Tim Berners Lee once said – “It’s difficult to imagine the power that you’re going to have when so many different sorts of data are available”. Well there aren’t many people that are more powerful than the President of the United States of America…and as Obama settles into the first month of his second term, it’s time to reflect on one of the most sophisticated, data-driven campaigns in political history and take a look at what his impressive team of digital and analytical experts are up to now. Are they keeping up the momentum?
Obama’s analytics team were the foundation of his campaign for re-election. Lead by Jim Messina, they created a sophisticated database that combined multiple data sources of potential donors, volunteers and voters with email, postal, telephone, mobile and social contacts. They used polling and fundraising data to build a single view of the voting population that informed their strategies for raising funds, mobilising volunteers and securing votes. At the centre of their get-out-the-vote campaign was a social/email platform called Narwhal, which is estimated to have cost $100m to build and held information on 175m voters.
The election campaign targeted groups like young women, African-Americans and Hispanics – all of whom have a high usage rate when it comes to mobile and social media. According to Nielsen, 3 in 5 women of African-American, Asian-American or Hispanic origin had a smartphone in 2011, compared with 1 in 3 white women.
As the campaign progressed, predictive modelling was used to score people on their likelihood to donate or vote for the Democrats. Channels of communication were optimised, and the type of messaging was tailored to maximise the likelihood of response. Would person ‘X’ be more likely read an email from Vice President Joe Biden or the First Lady? This created huge efficiencies in voter contact strategies, with an improved response rate for less cost in both time and money.

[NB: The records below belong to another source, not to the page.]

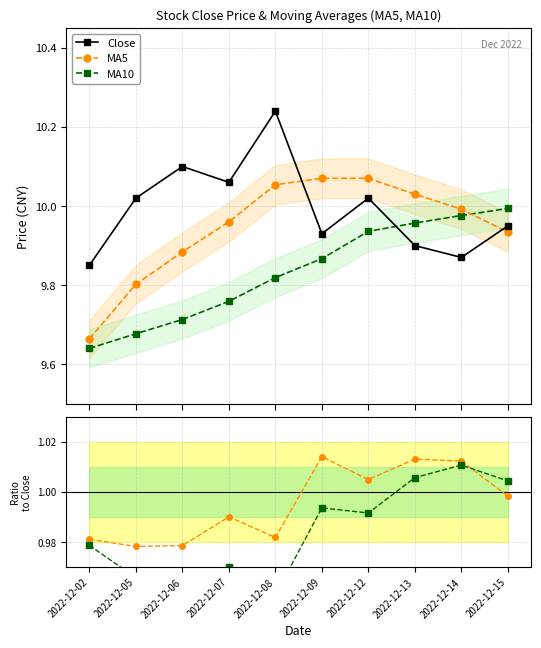

What is the total value across all series at 2022-12-14?

31.9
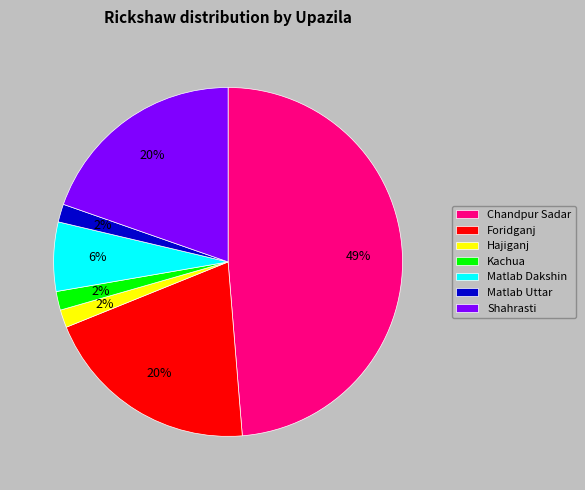

What percentage is the Matlab Dakshin slice, to the nearest percent?

6%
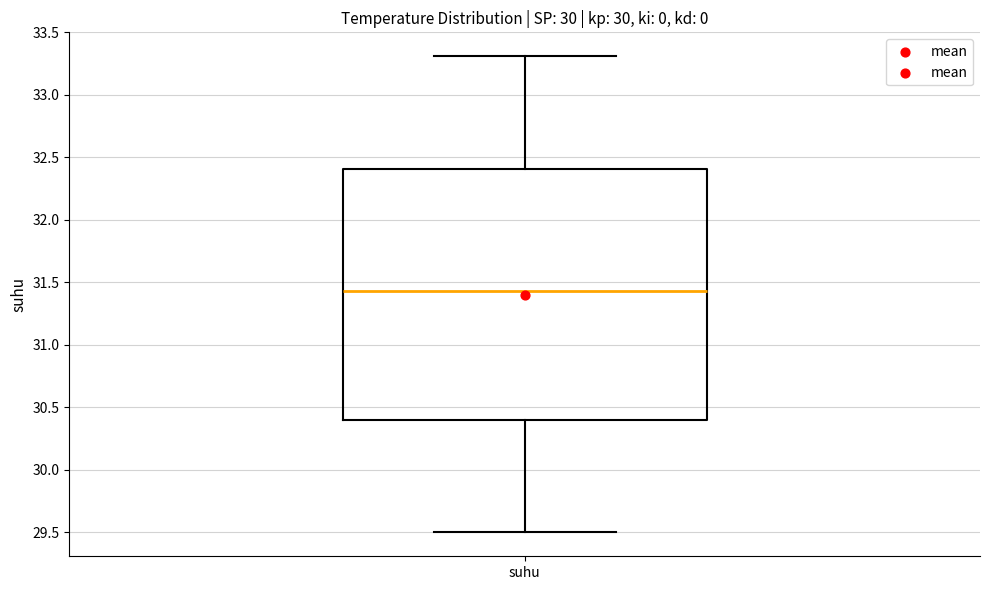

Where does the lower whisker of the box for suhu end on the y-axis? The values are not printed on the chart, so give them approximately, as read against the axis.

29.50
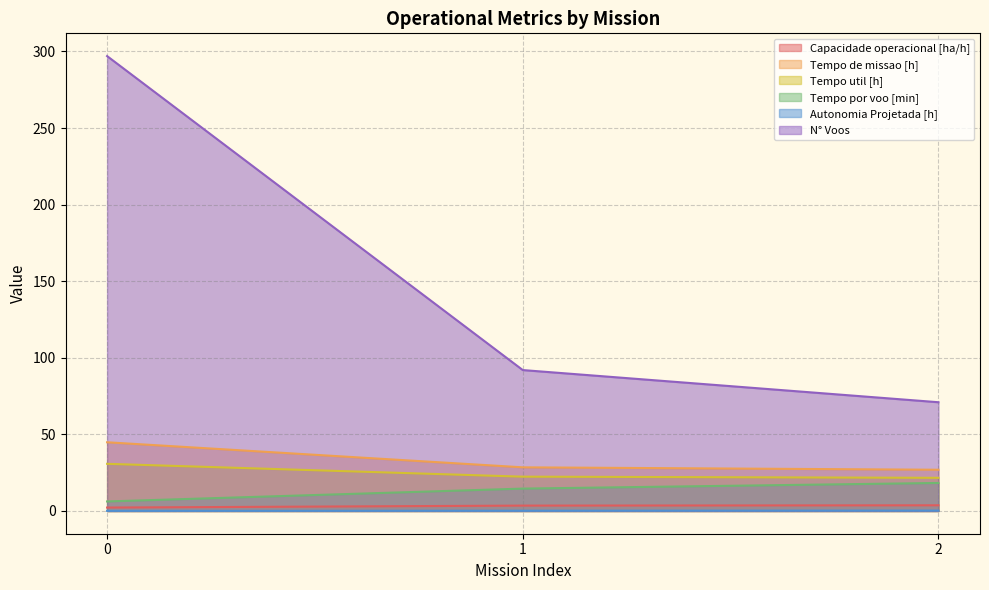

Is the value of Capacidade operacional [ha/h] at 1 greater than the value of Autonomia Projetada [h] at 1?

Yes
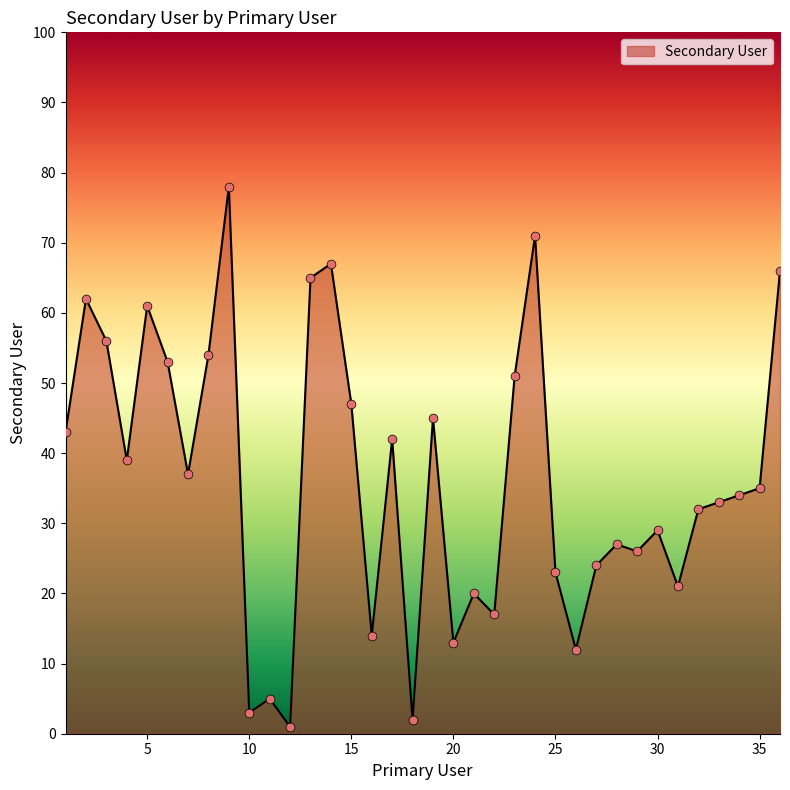

What is the maximum value shown in the chart?

78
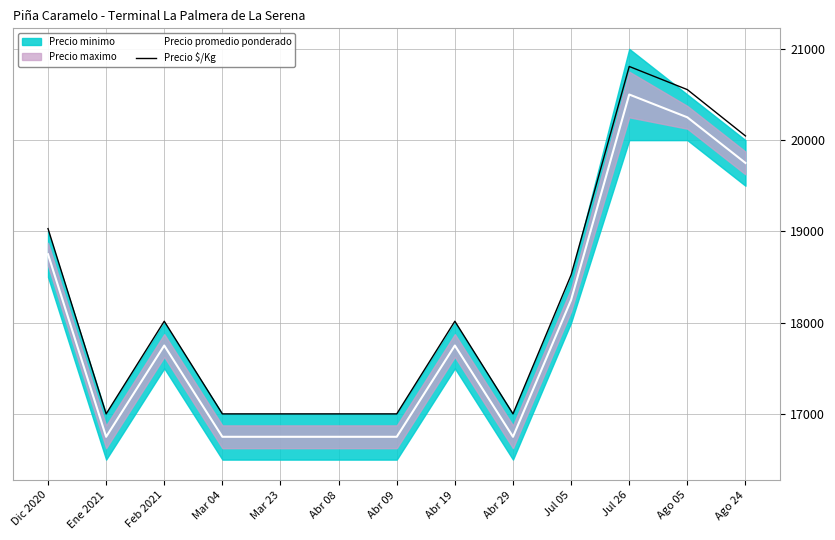

Where does the Precio promedio ponderado series first go above 17750?

Dic 2020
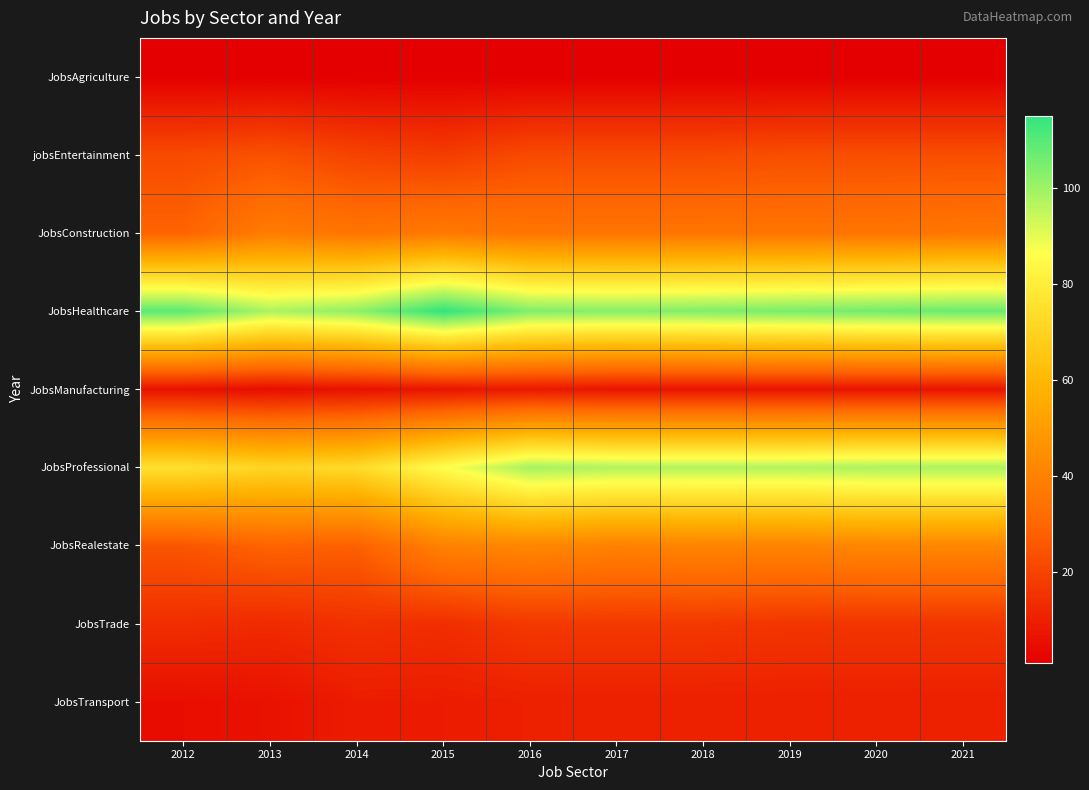

Reading right to left, extract all data points from this chart.

JobsAgriculture: 2021=1	2020=1	2019=1	2018=1	2017=1	2016=1	2015=1	2014=1	2013=1	2012=1
jobsEntertainment: 2021=23	2020=23	2019=23	2018=22	2017=22	2016=22	2015=18	2014=20	2013=24	2012=22
JobsConstruction: 2021=36	2020=35	2019=35	2018=35	2017=35	2016=35	2015=37	2014=35	2013=38	2012=29
JobsHealthcare: 2021=107	2020=106	2019=105	2018=104	2017=103	2016=104	2015=115	2014=102	2013=98	2012=109
JobsManufacturing: 2021=7	2020=7	2019=7	2018=7	2017=7	2016=8	2015=7	2014=6	2013=5	2012=6
JobsProfessional: 2021=98	2020=98	2019=97	2018=97	2017=97	2016=99	2015=86	2014=73	2013=71	2012=75
JobsRealestate: 2021=42	2020=42	2019=41	2018=41	2017=40	2016=42	2015=40	2014=28	2013=29	2012=25
JobsTrade: 2021=16	2020=16	2019=16	2018=17	2017=17	2016=17	2015=14	2014=15	2013=13	2012=14
JobsTransport: 2021=10	2020=10	2019=10	2018=10	2017=10	2016=10	2015=9	2014=9	2013=6	2012=5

Big data, thus, played a critical role in the Obama 2012 election campaign. When it was officially confirmed Obama had won the election, his team tweeted a picture of Barack and Michelle hugging which became the most re-tweeted image of all time.
So what’s next for the Obama analytics team and Narwhal technology platform? With 24 million followers, Team Obama are now trying to leverage their social media reach to influence the public’s views on policy proposals and on-going political debate. This approach could go some way to counter-punch the Republican majority that has plagued Obama’s reign since first taking office in 2008. Compromise with the Republicans has been near-impossible to achieve, especially on issues related to the economy. For this reason, being able to mobilise widespread public support for Government proposals is more important than ever and Obama appears to be putting his staff and technology to good use.
On Wednesday 28th November, the team reached out to followers on Twitter, Facebook and email to urge Congress to agree on tax hikes and entitlement cuts that would help the country avoid the approaching fiscal cliff. On Twitter, The President’s team started a hash tag #My2K — referring to the $2,200 that the White House estimates will be saved by middle class families from tax cuts. Photos were also posted on the Facebook account showing real life middle class families that would benefit from such cuts. A multitude of infographics were created to demonstrate the policy in simple, easy to view snippets which led to sharing on social media networks and blogs.
Some would say that Obama’s early political career working in deprived communities in Chicago educated him on the importance of connecting groups of similar people from within neighbourhoods. What is social media if not the same scenario at scale? By bringing the technology built for campaigning in-house, Obama can continue to use the connectivity he has created to communicate more effectively with many people who can’t be reached anywhere other than through social channels.
Whilst the Narwhal platform that helped the Democrats to win the election can no longer be funded using election donations, the opportunity to integrate the technology into everyday activity is a key factor in maintaining momentum with the public. It is not so much about changing opinion but more about connecting people who think alike and empowering them to speak with a collective voice.
Businesses are going through a similar evolution in recognising the importance of integrating technology (especially around social media) into their existing communications and data management. Having an in-house analytics capability will be a defining feature of success and competitive advantage in the age of big data.